Feuerbestattung,

das Verbrennen des menschlichen Leichnams. In speziell dafür konstruierten Verbrennungsöfen wird die Leiche zu Asche verbrannt, die dann in einer Urne aufbewahrt oder beispielsweise über dem Meer ausgestreut wird (wobei man in der Regel entsprechend den Wünschen des Verstorbenen verfährt).

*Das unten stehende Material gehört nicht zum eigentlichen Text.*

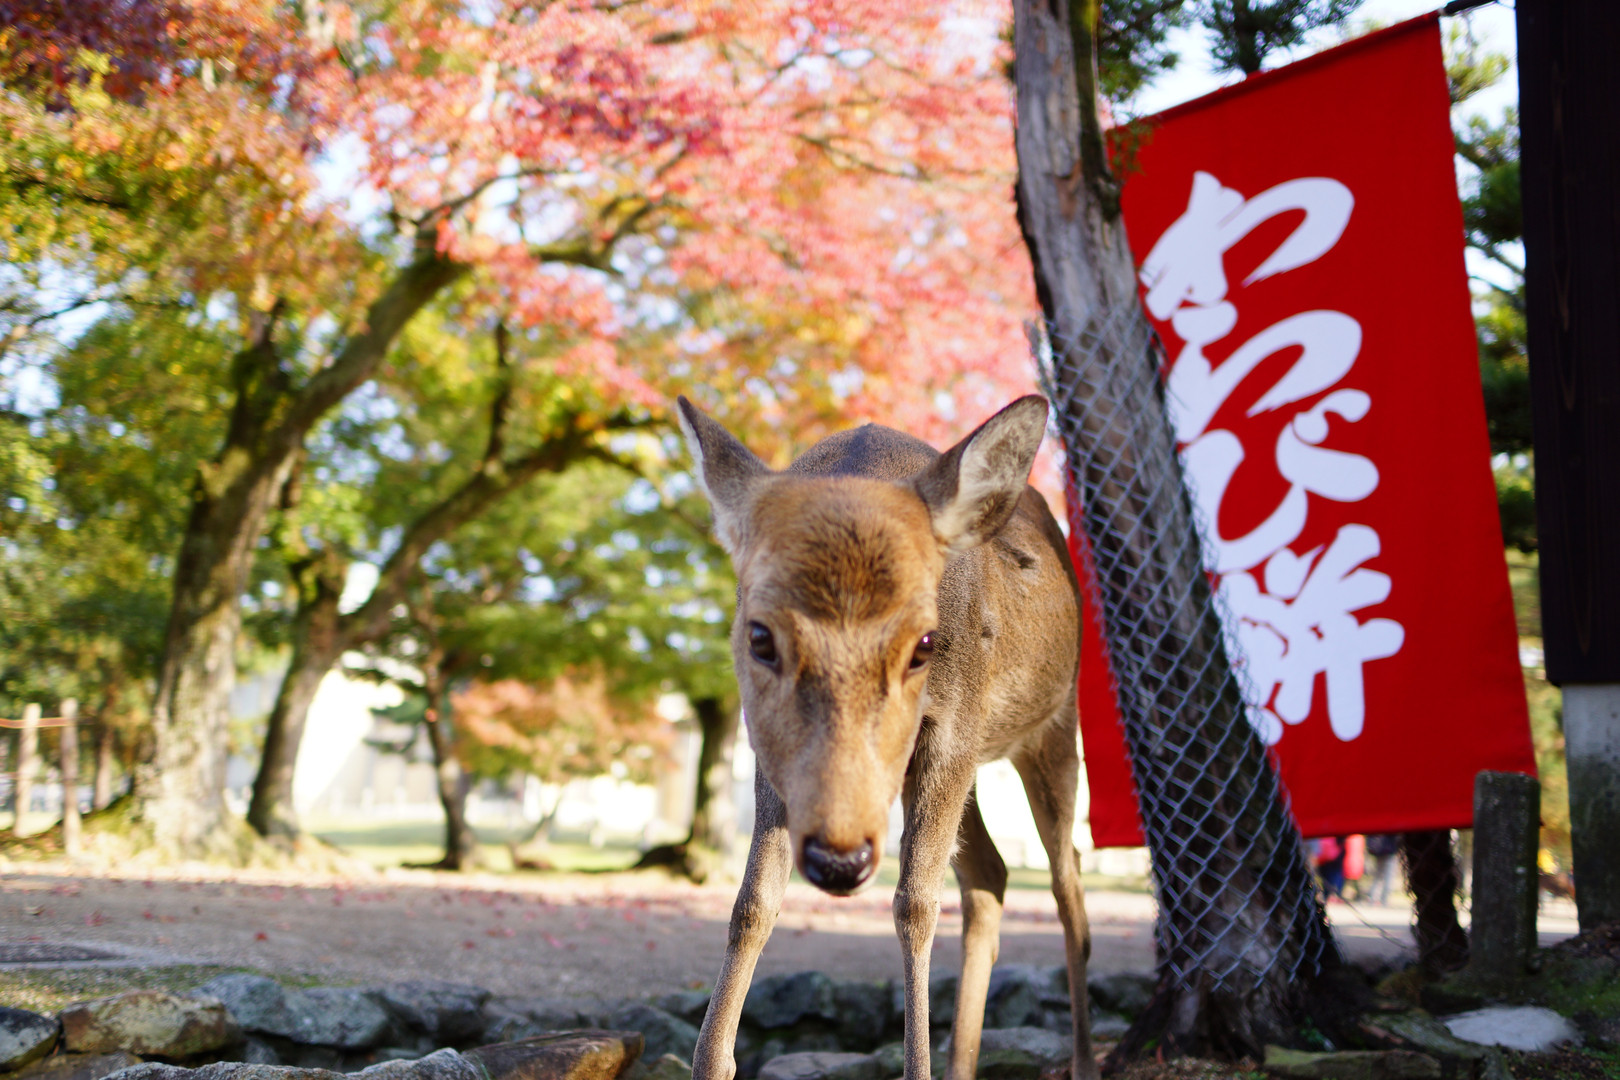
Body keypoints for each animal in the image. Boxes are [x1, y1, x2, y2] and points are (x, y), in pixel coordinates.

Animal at [676, 394, 1096, 1080]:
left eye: (924, 642)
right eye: (760, 637)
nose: (840, 860)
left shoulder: (952, 730)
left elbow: (915, 903)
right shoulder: (767, 743)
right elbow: (753, 900)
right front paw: (712, 1063)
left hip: (1050, 727)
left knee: (1069, 885)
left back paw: (1083, 1060)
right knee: (991, 875)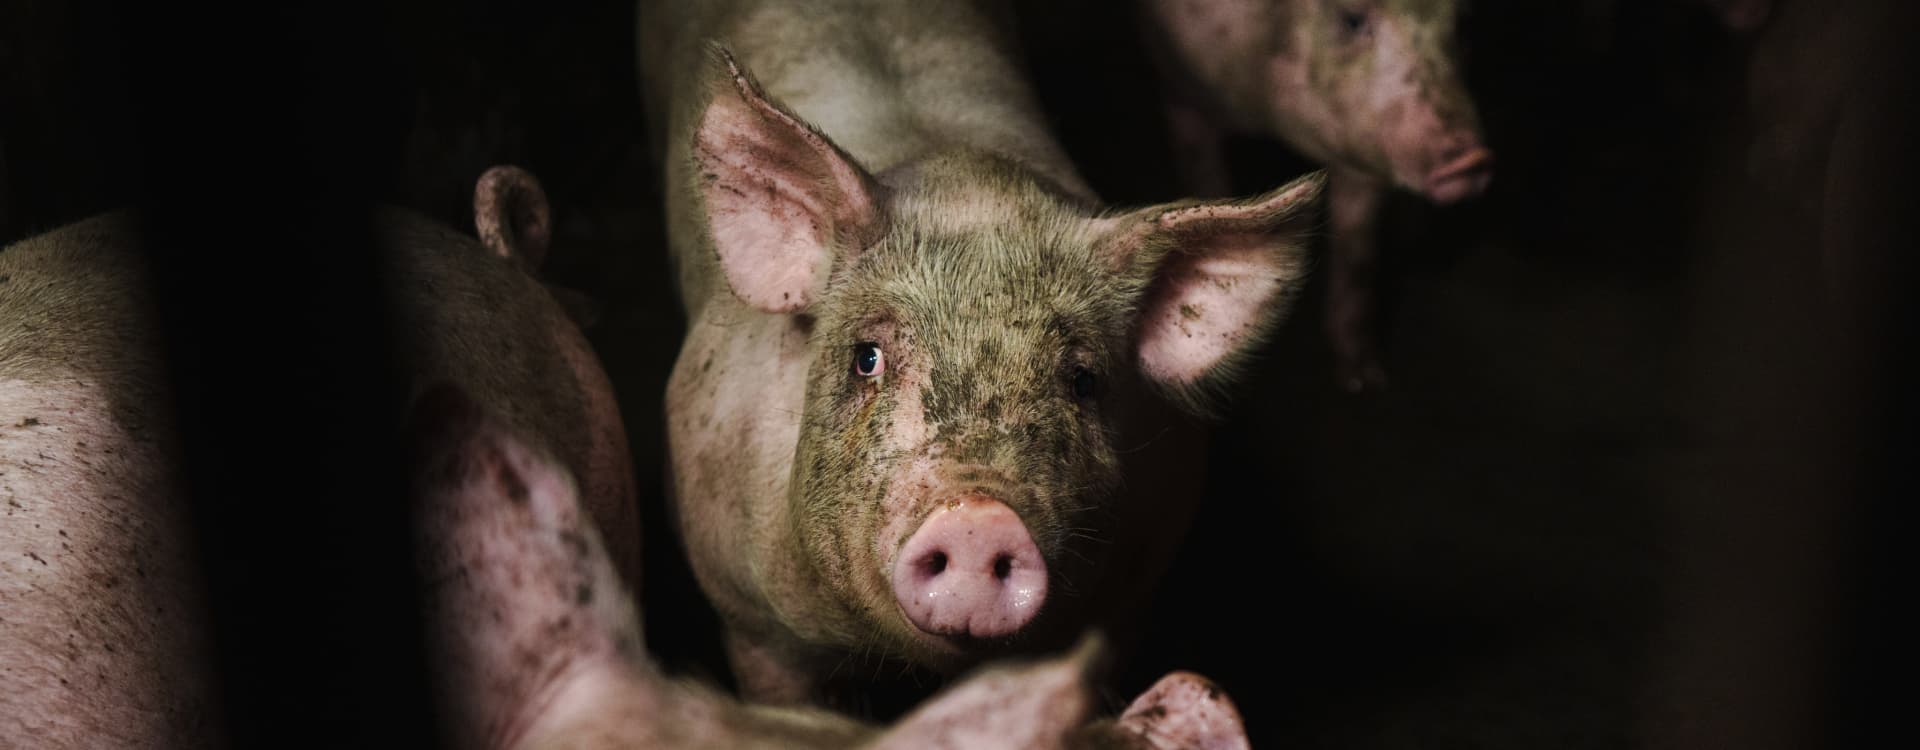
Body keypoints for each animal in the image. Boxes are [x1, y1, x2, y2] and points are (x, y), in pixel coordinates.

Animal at [1138, 0, 1494, 391]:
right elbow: (1205, 182)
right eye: (1352, 19)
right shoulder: (1181, 93)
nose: (1473, 160)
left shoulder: (1360, 156)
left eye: (1461, 25)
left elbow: (1357, 259)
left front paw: (1364, 381)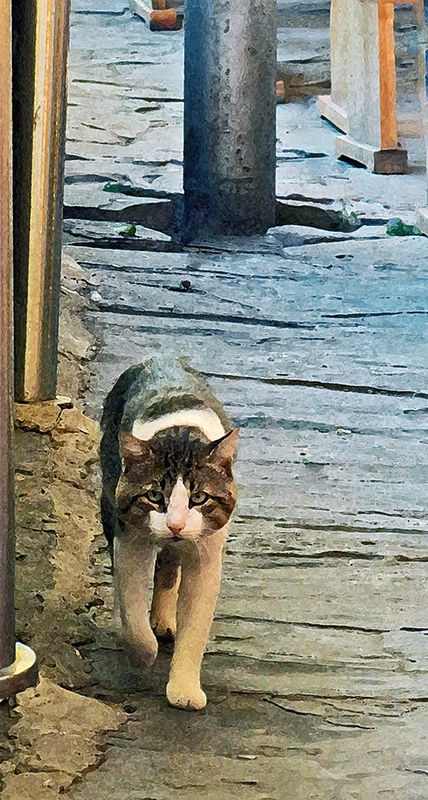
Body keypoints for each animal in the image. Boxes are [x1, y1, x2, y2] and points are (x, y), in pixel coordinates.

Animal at [100, 356, 238, 710]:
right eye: (154, 496)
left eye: (199, 497)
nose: (175, 524)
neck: (180, 434)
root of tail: (160, 357)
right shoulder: (130, 539)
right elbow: (132, 606)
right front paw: (141, 653)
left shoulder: (206, 553)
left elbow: (195, 625)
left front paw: (184, 689)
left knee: (168, 566)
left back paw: (163, 620)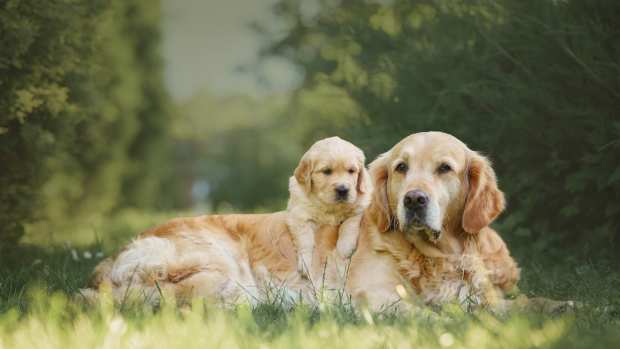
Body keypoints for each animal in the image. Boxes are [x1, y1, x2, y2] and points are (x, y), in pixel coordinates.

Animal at [286, 137, 370, 278]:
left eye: (351, 171)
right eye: (326, 171)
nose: (343, 190)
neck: (330, 206)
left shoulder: (360, 206)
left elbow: (349, 222)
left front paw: (344, 247)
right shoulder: (298, 215)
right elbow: (305, 238)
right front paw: (305, 262)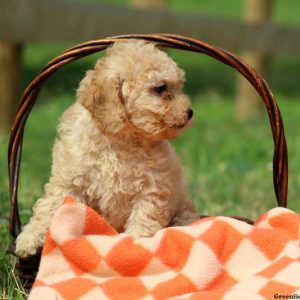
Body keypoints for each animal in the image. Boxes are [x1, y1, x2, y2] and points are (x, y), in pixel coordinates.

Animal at [16, 38, 199, 256]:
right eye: (160, 88)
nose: (189, 112)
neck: (119, 141)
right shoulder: (69, 181)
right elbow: (49, 207)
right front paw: (27, 240)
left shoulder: (152, 189)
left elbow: (143, 221)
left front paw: (134, 248)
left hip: (184, 207)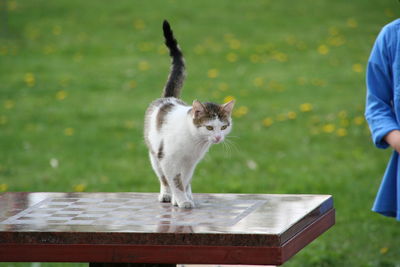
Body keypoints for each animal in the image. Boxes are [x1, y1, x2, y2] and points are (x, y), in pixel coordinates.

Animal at [144, 20, 234, 209]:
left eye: (223, 126)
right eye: (209, 127)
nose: (218, 137)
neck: (194, 142)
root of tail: (169, 97)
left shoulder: (190, 163)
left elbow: (184, 181)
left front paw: (183, 198)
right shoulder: (168, 160)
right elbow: (174, 181)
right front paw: (181, 200)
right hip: (154, 155)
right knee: (163, 178)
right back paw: (166, 194)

Bereits aus sehr alter Zeit lassen sich Belege für die Feuerbestattung finden. In ganz Europa hat man jungsteinzeitliche Gefäße gefunden, die mit der Asche verschiedener Menschen gefüllt waren. Zwischen 1400 v. Chr. und 200 n. Chr. war die Feuerbestattung weit verbreitet. Besonders bei der herrschenden Schicht des Römerreiches war diese Bestattungsart beliebt, so u. a. auch in der Familie Caesars. Zwischen dem 3. und dem 19. Jahrhundert breitete sich das Christentum weithin aus. Da man glaubte, der Körper könne nicht auferstehen, wenn er einmal zerstört sei, verbot der christliche Glaube die Feuerbestattung. Auch im frühen Judentum war diese Bestattungsart verboten, da man sie als Entweihung eines Gotteswerkes verstand. Orthodoxen Juden, Angehörigen der orthodoxen Kirchen des Ostens und Muslimen ist es bis heute untersagt, ihre Toten zu verbrennen.

In jüngster Zeit steigt die Zahl von Feuerbestattungen, für die neben den geringeren Kosten vor allem hygienische Gründe angeführt werden.